Top 25 Films on Marriage

Top 25 Films on Marriage February 11, 2013

Arts & Faith’s Top 25 Films on Marriage list was recently released by Image Journal, in concert with Arts & Faith.com. Over forty people in the Arts & Faith community participated in nominating and voting for these films: a large group of cinephiles from a wide variety of vocations, including some film critics. This Valentine’s Day, curl up with a film that doesn’t just play to romantic tropes, but challenges and illuminates as it explores the wellspring and cipher that is marriage.

A guest post by M. Leary of Filmwell.

In the introduction to the recently published I Do and I Don’t: A History of Marriage in the Movies, Jeanine Basinger argues that as cinema was getting its commercial sea legs, films about marriage were a hard sell. Not only were producers not interested in films about marriage, those that were became billed as romantic comedies or dramas when they hit the theaters.

This is partly because domesticity is boring, filled with dishwashing and school pickups. Cinema, after all, is a medium of escape. Who wants to go to the theater to see the last fight they had with their spouse rehashed in painstaking detail?

Basinger, who found it was difficult for people to name a film specifically about marriage, had trouble finding a list of films about the subject. Well, little did she know that the Arts & Faith community had selected marriage as the theme for their next “Top 25 Movies About…” list long before Basinger’s publisher released the title.

I am not sure that this list is exactly what Basinger would have had in mind, as it spans almost the entire history of cinema from L’Atlante to A Separation. In addition, it consciously grapples with what actually constitutes a film about marriage, which is why films as varied as The Face of AnotherTender Mercies, and Certified Copy successfully ran the voting gauntlet.

But the intriguing sense of diversity derives in part from the community that voted this list into existence. The Arts & Faith forum has been talking about cinema for over a decade, its members self-identifying across a wide spectrum of religious attitudes, mostly Christian, celebrating engagements, weddings, and births together, as well as sharing the burden of watching marriages unravel and families fall apart.

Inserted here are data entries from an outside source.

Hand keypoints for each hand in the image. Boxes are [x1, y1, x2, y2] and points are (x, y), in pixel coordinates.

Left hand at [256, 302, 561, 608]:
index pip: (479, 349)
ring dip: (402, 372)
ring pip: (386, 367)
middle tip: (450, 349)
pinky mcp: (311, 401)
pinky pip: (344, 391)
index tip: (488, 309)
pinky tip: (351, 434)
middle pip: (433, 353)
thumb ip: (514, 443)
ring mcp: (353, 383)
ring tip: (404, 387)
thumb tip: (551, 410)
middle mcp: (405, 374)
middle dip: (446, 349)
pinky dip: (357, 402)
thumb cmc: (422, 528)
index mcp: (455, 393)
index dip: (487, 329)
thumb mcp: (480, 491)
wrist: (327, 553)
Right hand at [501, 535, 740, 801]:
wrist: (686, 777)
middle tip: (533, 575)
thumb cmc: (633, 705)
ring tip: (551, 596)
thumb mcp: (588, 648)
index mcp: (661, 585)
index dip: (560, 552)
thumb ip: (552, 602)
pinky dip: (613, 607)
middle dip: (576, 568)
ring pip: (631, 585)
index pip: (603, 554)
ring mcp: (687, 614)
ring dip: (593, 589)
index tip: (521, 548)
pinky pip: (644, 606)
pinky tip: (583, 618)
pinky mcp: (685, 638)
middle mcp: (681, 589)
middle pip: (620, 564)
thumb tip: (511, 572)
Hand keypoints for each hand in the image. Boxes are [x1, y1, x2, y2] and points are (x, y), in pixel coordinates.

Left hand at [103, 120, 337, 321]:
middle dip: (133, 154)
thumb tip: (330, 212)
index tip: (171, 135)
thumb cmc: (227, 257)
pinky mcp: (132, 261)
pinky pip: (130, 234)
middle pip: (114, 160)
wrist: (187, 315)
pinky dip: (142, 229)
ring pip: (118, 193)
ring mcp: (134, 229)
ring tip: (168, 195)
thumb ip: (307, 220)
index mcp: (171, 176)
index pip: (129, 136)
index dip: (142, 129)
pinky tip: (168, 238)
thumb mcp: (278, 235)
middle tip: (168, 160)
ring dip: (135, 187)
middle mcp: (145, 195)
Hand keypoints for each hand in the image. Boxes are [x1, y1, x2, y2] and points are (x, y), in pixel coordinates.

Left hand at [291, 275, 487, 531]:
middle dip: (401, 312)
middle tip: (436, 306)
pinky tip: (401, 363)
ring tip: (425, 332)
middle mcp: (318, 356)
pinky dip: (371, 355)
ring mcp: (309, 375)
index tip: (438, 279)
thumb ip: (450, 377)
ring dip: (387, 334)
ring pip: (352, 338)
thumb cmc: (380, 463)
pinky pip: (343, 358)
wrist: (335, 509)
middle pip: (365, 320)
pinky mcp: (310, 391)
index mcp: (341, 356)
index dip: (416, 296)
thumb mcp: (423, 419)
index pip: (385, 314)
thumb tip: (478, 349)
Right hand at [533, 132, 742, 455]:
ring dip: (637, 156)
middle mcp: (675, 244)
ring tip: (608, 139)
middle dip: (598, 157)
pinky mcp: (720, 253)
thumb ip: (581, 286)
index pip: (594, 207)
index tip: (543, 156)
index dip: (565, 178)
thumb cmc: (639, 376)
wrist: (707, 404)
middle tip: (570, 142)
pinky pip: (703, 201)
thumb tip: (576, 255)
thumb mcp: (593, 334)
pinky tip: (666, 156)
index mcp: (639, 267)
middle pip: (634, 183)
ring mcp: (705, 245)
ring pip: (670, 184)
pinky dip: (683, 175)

At its best, our conversation about cinema has been difficult to distinguish from the business of life, and we value marriage as a threshold for conversations and gestures that just don’t exist in any other relationship; they are only made possible by the performative value of the ring, the “I do,” all the signifiers by which two become one.

My wife keeps a meticulous photographic record of the development of our family through artfully printed journals arranged by year: over here is a photo in which I am reading Secret Garden to my daughter, over there my wife has caught them playing in the yard. Because one of us usually has to hold the camera, there are few shots of my wife and me together, now strung throughout the book like pearls of memory.

While from the outside our narrative arc may have a tedious domestic teleology, beneath it lurk these moments through which I catch a glimpse of what we have built together, bit by misshapen bit; each frame a record of the quick gestures between us that themselves contain deep pools of narrative.

In the same way, marriage in this film list seems to evolve over time as its own species of narrative; it may be hard to catch at first glimpse, as it is artfully embodied in the casual gesture, the passage of two figures across the frame in a certain way, or the edit that contains a decade of emotions.

What marriage may lack in narrative, it expresses in form and composition.

The first entry here, Viaggio in Italia, is all about this formal perception of marriage as its own form of storytelling. Rossellini begins with a marriage that has already largely dissolved. The husband and wife tour Naples separately, probing the city for something to fill the gaping spaces in their relationship. Frame by frame we find them isolated, moving away from each other, passing through the material history of a region that has experienced centuries of love and death.

At the end of the film they become physically separated in a lively Catholic procession, their emotional distance made visceral. They reach each other in the crowd and embrace in the center of the frame, restored in the midst of the celebration.

Viaggio in Italia may have taken the top slot here due to Rossellini’s articulate perception of marriage as a space in which to reflect on the mysteries of love, mortality, and cinema.

With this in mind, the rest of the list contains a few surprises. It is difficult to decide if Certified Copy really is a film about marriage, given that Kiarostami buries that question beneath a narrative puzzle that embodies the mystery of fidelity. In Tokyo Story, the grand scope of marriage and family looms in low sweeps across Ozu’s spare canvas.

The eventual horror of Roeg’s Don’t Look Now is present as well in the grim anxiety of Peter Falk in Cassevetes’ A Woman Under the Influence as a man struggling with his wife’s mental illness. The casual physical familiarity between husband and wife that attends the unexpected confession of adultery in Tuesday, After Christmas is a formal exercise in the dissolution of love and faith, offset by the sacramental vibe of a parallel scene in its analogue, In America.

The way cinema tackles difficult questions about marriage is a moving target. But these films, as the blurbs penned by Arts & Faith members demonstrate, represent important responses to this creative challenge. There is much at stake in these images, but a list that pairs the classicism of Hobson’s Choice with the modernist architecture of Le Mepris alone merits an extended peek.

We hope that you will join us in this ongoing conversation.